SQL query planning
Posted on 2025-04-04 Edit on GitHub
I’ve been working my way through The Red Book, a reference collection of seminal database papers with commentary by the most prominent researchers of the past few decades. One of the most interesting publications is Selinger et. al’s 1979 paper on access path selection for System R, i.e. how the query optimizer takes a declarative SQL query and produces a procedural, near-optimal execution plan. The approach laid out in this paper remains highly relevant today, as it remains the foundation for most modern relational databases query optimizers.
That’s pretty dynamite
Consider a query that joins 4 tables \( \{T_1, T_2, T_3, T_4\} \) together. Naively, there are \(4! = 24\) permutations of tables to be considered. Factorial growth quickly becomes prohibitive, but luckily query optimization has optimal substructure, meaning that the optimal solution for the whole query involves some combination of optimizing its parts. Thus, rather than consider every permutation of \( \{T_1, T_2, T_3\} \) joined to \( T_4 \), we need only find the best way to join \( \{T_1, T_2, T_3\} \), and use that solution with \( T_4 \).
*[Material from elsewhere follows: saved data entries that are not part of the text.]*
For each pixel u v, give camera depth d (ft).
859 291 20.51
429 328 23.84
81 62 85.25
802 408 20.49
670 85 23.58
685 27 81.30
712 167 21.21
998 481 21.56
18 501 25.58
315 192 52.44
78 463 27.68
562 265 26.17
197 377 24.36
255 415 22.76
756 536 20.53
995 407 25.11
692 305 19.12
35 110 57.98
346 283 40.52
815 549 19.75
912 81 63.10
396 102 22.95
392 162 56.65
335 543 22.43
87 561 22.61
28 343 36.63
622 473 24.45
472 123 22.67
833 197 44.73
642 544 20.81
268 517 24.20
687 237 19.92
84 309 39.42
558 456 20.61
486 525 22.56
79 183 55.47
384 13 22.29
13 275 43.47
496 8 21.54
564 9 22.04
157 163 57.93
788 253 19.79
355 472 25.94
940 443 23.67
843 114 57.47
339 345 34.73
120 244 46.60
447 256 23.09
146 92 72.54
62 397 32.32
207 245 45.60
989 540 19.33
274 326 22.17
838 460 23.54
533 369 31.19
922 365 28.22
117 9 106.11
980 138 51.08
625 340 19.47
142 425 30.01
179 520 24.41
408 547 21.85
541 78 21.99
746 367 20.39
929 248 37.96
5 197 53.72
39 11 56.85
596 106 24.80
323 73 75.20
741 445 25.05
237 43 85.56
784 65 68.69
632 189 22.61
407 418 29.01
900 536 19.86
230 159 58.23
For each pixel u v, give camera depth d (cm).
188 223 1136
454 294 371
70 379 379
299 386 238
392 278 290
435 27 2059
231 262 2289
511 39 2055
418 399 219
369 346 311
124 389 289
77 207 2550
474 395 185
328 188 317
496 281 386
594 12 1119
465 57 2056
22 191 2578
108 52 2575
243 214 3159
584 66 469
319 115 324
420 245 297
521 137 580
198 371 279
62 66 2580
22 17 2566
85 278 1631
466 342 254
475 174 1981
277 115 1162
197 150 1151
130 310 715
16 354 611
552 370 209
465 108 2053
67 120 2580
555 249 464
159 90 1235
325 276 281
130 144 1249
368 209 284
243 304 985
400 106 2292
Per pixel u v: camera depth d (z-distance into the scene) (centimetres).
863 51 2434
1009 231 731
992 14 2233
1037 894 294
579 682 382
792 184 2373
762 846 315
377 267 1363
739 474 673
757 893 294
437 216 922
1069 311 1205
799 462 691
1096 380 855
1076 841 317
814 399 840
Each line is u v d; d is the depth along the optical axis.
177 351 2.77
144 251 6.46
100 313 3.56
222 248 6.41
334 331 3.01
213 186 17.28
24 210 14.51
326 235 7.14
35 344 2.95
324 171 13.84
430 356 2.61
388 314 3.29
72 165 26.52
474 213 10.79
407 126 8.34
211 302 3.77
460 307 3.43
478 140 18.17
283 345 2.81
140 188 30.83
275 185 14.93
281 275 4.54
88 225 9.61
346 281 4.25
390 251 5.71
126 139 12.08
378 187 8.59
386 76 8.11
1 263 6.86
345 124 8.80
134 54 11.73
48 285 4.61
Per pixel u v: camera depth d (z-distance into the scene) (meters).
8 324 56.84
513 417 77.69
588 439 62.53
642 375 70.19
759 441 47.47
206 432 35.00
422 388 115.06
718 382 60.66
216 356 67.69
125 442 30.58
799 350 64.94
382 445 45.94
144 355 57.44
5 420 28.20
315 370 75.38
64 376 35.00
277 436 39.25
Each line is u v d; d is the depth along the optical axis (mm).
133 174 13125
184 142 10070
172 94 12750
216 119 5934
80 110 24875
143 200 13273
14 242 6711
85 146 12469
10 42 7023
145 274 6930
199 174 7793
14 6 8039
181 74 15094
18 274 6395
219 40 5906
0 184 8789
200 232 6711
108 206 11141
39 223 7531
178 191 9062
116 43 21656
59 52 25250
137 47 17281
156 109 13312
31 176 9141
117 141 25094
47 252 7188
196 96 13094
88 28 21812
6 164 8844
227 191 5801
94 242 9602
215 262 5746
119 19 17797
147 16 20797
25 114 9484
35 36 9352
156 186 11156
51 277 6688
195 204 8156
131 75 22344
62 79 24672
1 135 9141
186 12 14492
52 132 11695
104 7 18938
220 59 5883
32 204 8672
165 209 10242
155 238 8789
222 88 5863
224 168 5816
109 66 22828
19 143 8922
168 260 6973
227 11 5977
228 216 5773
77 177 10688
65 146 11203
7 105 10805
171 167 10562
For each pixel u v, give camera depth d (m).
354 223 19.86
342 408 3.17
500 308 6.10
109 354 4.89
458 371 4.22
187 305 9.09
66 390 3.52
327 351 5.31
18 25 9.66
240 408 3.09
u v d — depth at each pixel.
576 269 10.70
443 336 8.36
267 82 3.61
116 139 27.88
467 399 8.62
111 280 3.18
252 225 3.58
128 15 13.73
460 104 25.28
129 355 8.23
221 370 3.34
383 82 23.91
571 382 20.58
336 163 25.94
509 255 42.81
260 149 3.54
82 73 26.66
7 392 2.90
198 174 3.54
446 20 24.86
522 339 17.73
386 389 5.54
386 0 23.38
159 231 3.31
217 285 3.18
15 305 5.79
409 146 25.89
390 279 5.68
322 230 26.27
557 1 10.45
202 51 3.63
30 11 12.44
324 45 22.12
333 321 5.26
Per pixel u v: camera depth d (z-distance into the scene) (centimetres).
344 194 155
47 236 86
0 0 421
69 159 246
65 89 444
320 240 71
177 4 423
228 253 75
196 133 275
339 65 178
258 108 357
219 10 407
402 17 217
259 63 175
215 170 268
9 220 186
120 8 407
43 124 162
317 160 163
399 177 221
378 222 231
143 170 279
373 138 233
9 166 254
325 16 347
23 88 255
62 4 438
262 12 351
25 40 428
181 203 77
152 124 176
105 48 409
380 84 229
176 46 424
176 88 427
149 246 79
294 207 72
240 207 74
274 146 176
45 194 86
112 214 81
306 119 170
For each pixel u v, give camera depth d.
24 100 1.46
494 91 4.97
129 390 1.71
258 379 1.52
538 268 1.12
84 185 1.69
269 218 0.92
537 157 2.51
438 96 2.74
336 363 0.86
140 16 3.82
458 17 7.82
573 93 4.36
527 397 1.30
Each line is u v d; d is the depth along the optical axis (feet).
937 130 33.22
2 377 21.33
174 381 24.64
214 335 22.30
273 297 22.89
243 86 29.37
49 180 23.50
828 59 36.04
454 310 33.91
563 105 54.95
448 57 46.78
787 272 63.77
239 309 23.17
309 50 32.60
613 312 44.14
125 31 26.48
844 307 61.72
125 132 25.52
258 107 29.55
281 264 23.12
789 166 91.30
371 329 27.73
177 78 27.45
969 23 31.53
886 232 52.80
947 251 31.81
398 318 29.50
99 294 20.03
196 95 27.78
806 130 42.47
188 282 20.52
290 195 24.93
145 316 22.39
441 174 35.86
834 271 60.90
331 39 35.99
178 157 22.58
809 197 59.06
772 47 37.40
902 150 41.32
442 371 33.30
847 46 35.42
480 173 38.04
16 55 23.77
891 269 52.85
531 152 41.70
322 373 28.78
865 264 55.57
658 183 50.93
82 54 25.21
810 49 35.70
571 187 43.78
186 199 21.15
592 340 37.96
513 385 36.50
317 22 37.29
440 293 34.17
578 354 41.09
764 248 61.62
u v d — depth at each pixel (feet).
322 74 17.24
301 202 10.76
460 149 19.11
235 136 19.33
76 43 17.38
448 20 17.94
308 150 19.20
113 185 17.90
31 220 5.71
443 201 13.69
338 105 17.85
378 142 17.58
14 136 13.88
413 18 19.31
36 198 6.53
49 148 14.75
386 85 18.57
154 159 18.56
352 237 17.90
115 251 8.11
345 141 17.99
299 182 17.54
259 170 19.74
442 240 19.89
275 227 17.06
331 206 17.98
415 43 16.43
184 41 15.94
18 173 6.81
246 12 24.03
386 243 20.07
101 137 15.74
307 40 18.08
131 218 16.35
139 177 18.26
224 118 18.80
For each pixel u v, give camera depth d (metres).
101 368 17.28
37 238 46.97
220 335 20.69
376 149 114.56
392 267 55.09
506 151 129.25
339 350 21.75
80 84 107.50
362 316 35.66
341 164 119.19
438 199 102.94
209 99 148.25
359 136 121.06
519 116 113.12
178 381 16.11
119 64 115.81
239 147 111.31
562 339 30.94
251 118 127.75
This naturally lends itself to dynamic programming, which is just a fancy way of saying that a large problem can be solved efficiently by solving smaller subproblems first and using those results in larger subproblems.
Southpaws only
In System R, only left deep join plans were considered, meaning that for a join \((R, T)\), only \(R\) can be the result of joins, while \(T\) must be a base table. Thus, \(((T_1, T_2), T_3)\) is allowed, but \(((T_1, T_2), (T_3, T_4))\) (a bushy join) is not. This reduces the number of cases that needed to be considered.
We build the solution by starting with single tables, then calculating the cost of joining two tables, three tables, and so on. When joining \( k \) tables \( \{T_1, \dots, T_k\} \), we have \( k \) possibilities to consider: \( ((T_j \mid j \neq i) , T_i) \) for \( i \in \{1, \dots, k\} \). So the total number of cases to consider for \( n \) tables is:
\[\sum_{k = 1}^{n} \binom{n}{k} k\]Making use of the symmetry of the binomial coefficients:
\[\begin{align} & \sum_{k=1}^{n} \binom{n}{k} \frac{n}{2} \\ &\Rightarrow \frac{n}{2} (2^n - 1) \end{align}\]Which is \(\mathcal{O}(n2^n)\). For small \( n \) (as is the case for real-world queries), this is close to \( \mathcal{O}(2^n) \).
Bush(y) league
Now suppose we don’t restrict ourselves to left deep join plans, but consider bushy join plans as well. Then for \( \{T_1, \dots, T_k\} \) we must consider the cases of one table being joined against \( k - 1 \) tables, two tables being joined against \( k - 2 \) tables, and so on. The number of cases is \( 2^k - 2 \), the number of ways to partition the \( k \) tables into two disjoint sets, absent the empty set and full set. For simplicity we’ll just call it \( 2^k \). Then the total number of cases is
\[\sum_{k = 1}^{n} \binom{n}{k} 2^k\]Recall the binomial identity:
\[(x + y)^n = \sum_{k=0}^{n} \binom{n}{k} x^{n-k}y^{k}\]Substituting \( x = 1 \), \( y = 2 \), we get:
\[\sum_{k=1}^{n} \binom{n}{k} 2^{k} = 3^n - 1\]Which is \( \mathcal{O}(3^n) \).
Order, order!
For each subproblem, we also need to consider the different ways of ordering the results. If an index exists on a table column that serves as a join column, it may offer a faster access path. The paper calls the order in the query from an ORDER BY
or GROUP BY
an interesting order. If an interesting order exists, then the cost of unordered access plus a sort must be compared against any indexed accesses.
Mind meets metal
The paper didn’t satisfy itself with complexity bounds–it described an optimizer for a real database system, after all.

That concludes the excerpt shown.